Peter Berlin, if nothing else, is an important piece of American cultural history. His films are regarded as some of the finest gay hardcore films ever made.
That Boy, Peter Berlin's second and final feature, opens with Berlin walking into an open field, perhaps Presidio Park (?) as a famous (although I've presently forgotten the name) piece of classical music blares. There he finds a fragment of mirror and stares at himself. He then begins to masturbate as an unknown figure stands in front of him.
Now the film really begins as Helmut (Berlin) strolls down a street in The Castro. He passes through a crowd of S.F. street personalities as they flock around him and chase after him. An unseen first person narrator begins talking about the effect Helmut has on anyone he encounters.
It is revealed that the narrator is in fact a blind hustler who is rescued by Helmut while trying to cross a street. As the two then go about spending the day together, the hustler describes a series of surreal fantasies about sexual encounters he imagines having with Helmut (although none of these encounters actually involve the hustler).
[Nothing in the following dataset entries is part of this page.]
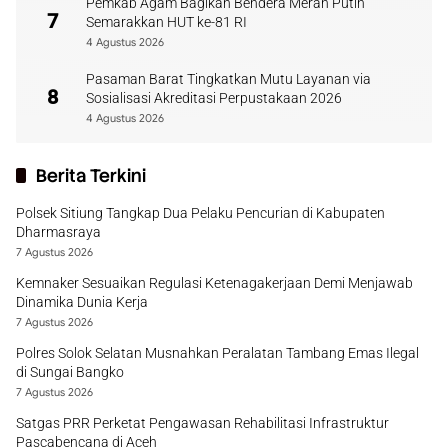
Pemkab Agam Bagikan Bendera Merah Putih
7
Semarakkan HUT ke-81 RI
4 Agustus 2026
Pasaman Barat Tingkatkan Mutu Layanan via
8
Sosialisasi Akreditasi Perpustakaan 2026
4 Agustus 2026
Berita Terkini
Polsek Sitiung Tangkap Dua Pelaku Pencurian di Kabupaten
Dharmasraya
7 Agustus 2026
Kemnaker Sesuaikan Regulasi Ketenagakerjaan Demi Menjawab
Dinamika Dunia Kerja
7 Agustus 2026
Polres Solok Selatan Musnahkan Peralatan Tambang Emas Ilegal
di Sungai Bangko
7 Agustus 2026
Satgas PRR Perketat Pengawasan Rehabilitasi Infrastruktur
Pascabencana di Aceh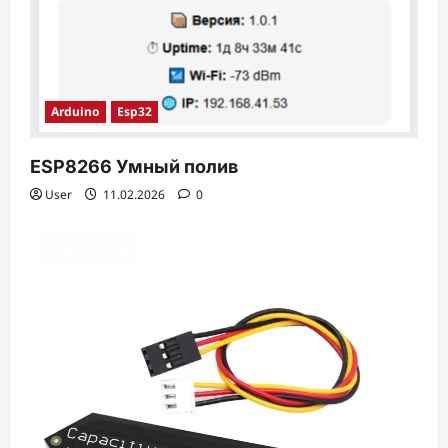
Arduino
Esp32
ESP8266 Умный полив
User
11.02.2026
0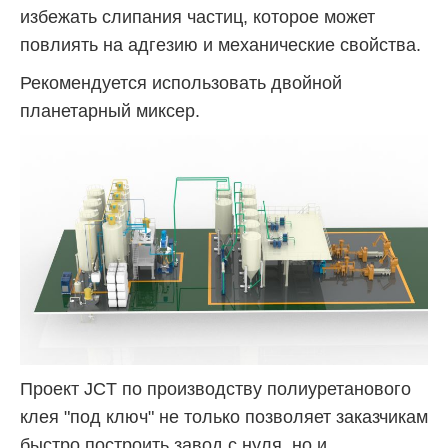
избежать слипания частиц, которое может
повлиять на адгезию и механические свойства.
Рекомендуется использовать двойной
планетарный миксер.
Проект JCT по производству полиуретанового
клея "под ключ" не только позволяет заказчикам
быстро построить завод с нуля, но и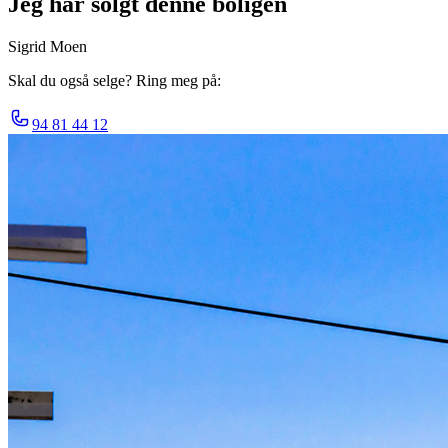
Jeg har solgt denne boligen
Sigrid Moen
Skal du også selge? Ring meg på:
94 81 44 12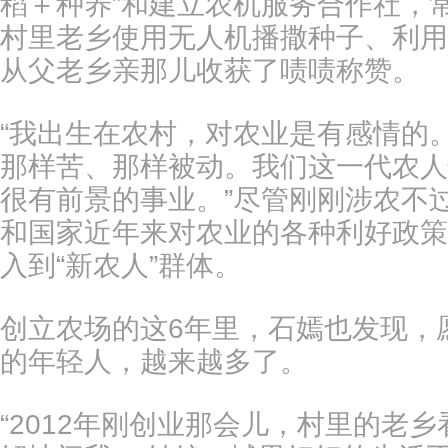
稻＋种养”和建立农机服务合作社，
村里老乡使用无人机播撒种子、利用
从父老乡亲那儿收获了啧啧称赞。
“我出生在农村，对农业是有感情的
那样苦、那样被动。我们这一代农人
很有前景的事业。”尽管刚刚涉农不
和国家近年来对农业的各种利好政策
入到“新农人”群体。
创立农场的这6年里，石嫣也发现，
的年轻人，越来越多了。
“2012年刚创业那会儿，村里的老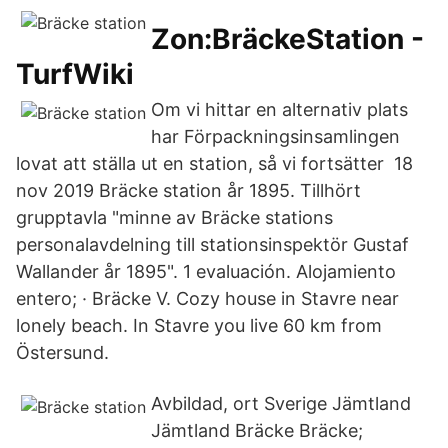
Zon:BräckeStation -
TurfWiki
Om vi hittar en alternativ plats
har Förpackningsinsamlingen
lovat att ställa ut en station, så vi fortsätter 18
nov 2019 Bräcke station år 1895. Tillhört
grupptavla "minne av Bräcke stations
personalavdelning till stationsinspektör Gustaf
Wallander år 1895". 1 evaluación. Alojamiento
entero; · Bräcke V. Cozy house in Stavre near
lonely beach. In Stavre you live 60 km from
Östersund.
Avbildad, ort Sverige Jämtland
Jämtland Bräcke Bräcke;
What makes That Boy such a hard film to review is its general lack of narrative but simultaneous refusal to completely become an experimental film. The film therefore fluctuates between being a standard, albeit loose, narrative film, instances of cinematic magic realism, and a pure constructionalist experimental piece. All of these stylistic choices are linked together by an overarching theme of Helmut's (Berlin's if one wishes to take the film more literally) extreme sense of narcissism.
Often described as Berlin's ultimate exercise in extraordinarily optimistic self-importance, That Boy couldn't be anything less. While Berlin's character of Helmut appears to be a shallow, vein shell of pomp and muscles, if one watches the film closely, it becomes apparent that Helmut never seeks out the attention he is so frequently given and it is those attention givers who lavish him with their undying obsessiveness.
The film and Helmut truly bare their respective hearts in an incredibly narrated scene of Berlin and the hustler sitting in a cafe. As Berlin sits opposite the hustler, he begins to postulate as to what the hustler is thinking. Helmut states “This boy intrigues me because he dresses so well, he takes such care in his appearance, and he must have done all this from memory too. I wonder...what must be locked inside his head. What dreams, what images. Whether there's love or merely bitterness." Although this statement is the character of Helmut's opinion of the hustler, it speaks very clearly to what all of those obsessed with Helmut find so intriguing about him and even more so, what the audience thinks of Berlin as an individual.
In this sense, it can almost be inferred that the character of Helmut, the man who is only fantasized about but never actually touched, represents the actual personality of the hustler while the hustler epitomizes everything that is true of people's actual perception of Berlin.
Helmut continues his postulating, concluding with “He [the hustler] will never know me except in his imagination,” speaking most directly to the imagination of this boy who most greatly symbolizes all of those who worship Helmut (or Berlin). But since the hustler is blind, he is the only one who Helmut will ever really let have him, for it is only this boy who can never judge Helmut superficially. Helmut finally states “I think I have found a friend…someone who will talk without fear and listen in return.”
So now, after all of my interpretation which probably doesn't make much sense unless you've already seen the film, I will make this statement: SEE THIS FILM! Whether you're gay, straight, or anything else, SEE IT! It's a masterpiece of underground American avant garde of the same caliber as the works of Anger, Kuchar, Brakhage, and others. Any lover of great experimental cinema should make a point to seek out this film.
Beautiful! That Boy is mastered off a wonderful 16mm print. The color is not perfect and there are a couple lines here and there but considering the rarity of this film, it looks amazing!
First and foremost, Peter Berlin provides an excellent audio commentary which not only describes the making of the film but the culture of San Francisco at the time (1974). He discusses what he feels his role in that culture was and goes into detail about some of the other personalities of the time.
Also included are two short films Berlin made for mail order use a photo gallery, and a trailer for Berlin's other masterpiece Nights In Black Leather, made 2 years before in 1972.
This film is nothing short of a masterpiece! SEE IT!